One of those properties is Nootka Sound – a real place on Vancouver Island in North America. Both the United States and Britain have been coveting this piece of land as it offers a direct trade route to China.
On the British side, James manages to upset the crown and the leading shipping establishment, East India Company. Well, too bad for all involved, because James is not a man to be trifled with. Also, he has his own plans for Nootka Sound.
So, every dirty tactic company man Stuart Strange (Jonathan Pryce) and Prince Regent’s advisor Solomon Coop (Jason Watkins) come up with separately is out-manoeuvred by James – even if it means getting stabbed or getting hit on the head. The scene in which this happens is just shocking.

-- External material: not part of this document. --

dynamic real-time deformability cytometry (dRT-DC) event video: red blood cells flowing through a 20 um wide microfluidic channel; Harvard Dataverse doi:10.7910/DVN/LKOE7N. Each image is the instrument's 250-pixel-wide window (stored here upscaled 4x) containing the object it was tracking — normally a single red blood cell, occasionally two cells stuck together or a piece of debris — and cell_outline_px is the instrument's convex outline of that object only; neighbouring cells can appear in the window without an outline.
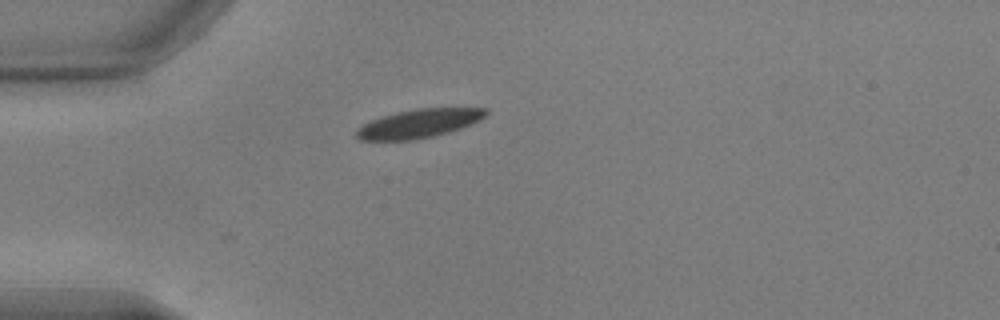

Taboo is ultimately a grounded tale of revenge, but mixed up within it are a slew of fantastical plots. James – described by a pompous character as a London mongrel – is of mixed parentage. He has an English father and a Native American mother. It’s unsure if he has mystical powers like his mother, or has gotten the madness genes from mum and dad – because he is a little off-centre all the time.
Family matters don’t end there either. James is in love with his half-sister Zilpha (Oona Chaplin), who is married to a lout of a husband, and he learns of a young stepmother (Jessie Buckley) who lays claim to the inheritance.
While this thorny wheel and deal is what moves the story forward, it is really the performance of every actor on Taboo that has us glued to the small screen. At the top is, naturally, Hardy, who co-created Taboo with his father Chips Hardy and writer Steven Knight (of films Locke and Redemption).
As Hardy has proven again and again, he is a force to be reckoned with when bringing a character to life. In Taboo, his portrayal of the protagonist puts forth a man who is intense and terrifying all at once, which Hardy can pull off with minimal dialogue or just a grunt. With the aid of a tall hat, and a flowing coat, Hardy’s character cuts an imposing figure whose demeanour is automatically meant to intimidate everyone around him.
Taboo is a must-watch just to see Hardy in action.
Other standouts are Pryce, David Hayman (as the Delaney household’s butler), Stephen Graham (as a street thug and James’s accomplice), Tom Hollander (as a smart-arse chemist) and an unrecognisable Mark Gatiss in a fat suit (as the utterly yucky prince).
What is also impressive is the attention to detail. The recreation of the era is not only present on the streets but also in a character’s appearance (Dirt and mud everywhere! Dirty teeth! Dirty clothes!). Whenever the plot takes us to visit Prince Regent’s home, we get the sense of his extravagant and self-indulgent taste. At the corner of every room is a stuffed African animal, which irks us more about him.
Even if Taboo may seem difficult to get through, it’s a show worth investing in especially if you like slow-burning period drama.
Taboo airs every Monday at 11pm on FX HD (Astro Ch 726).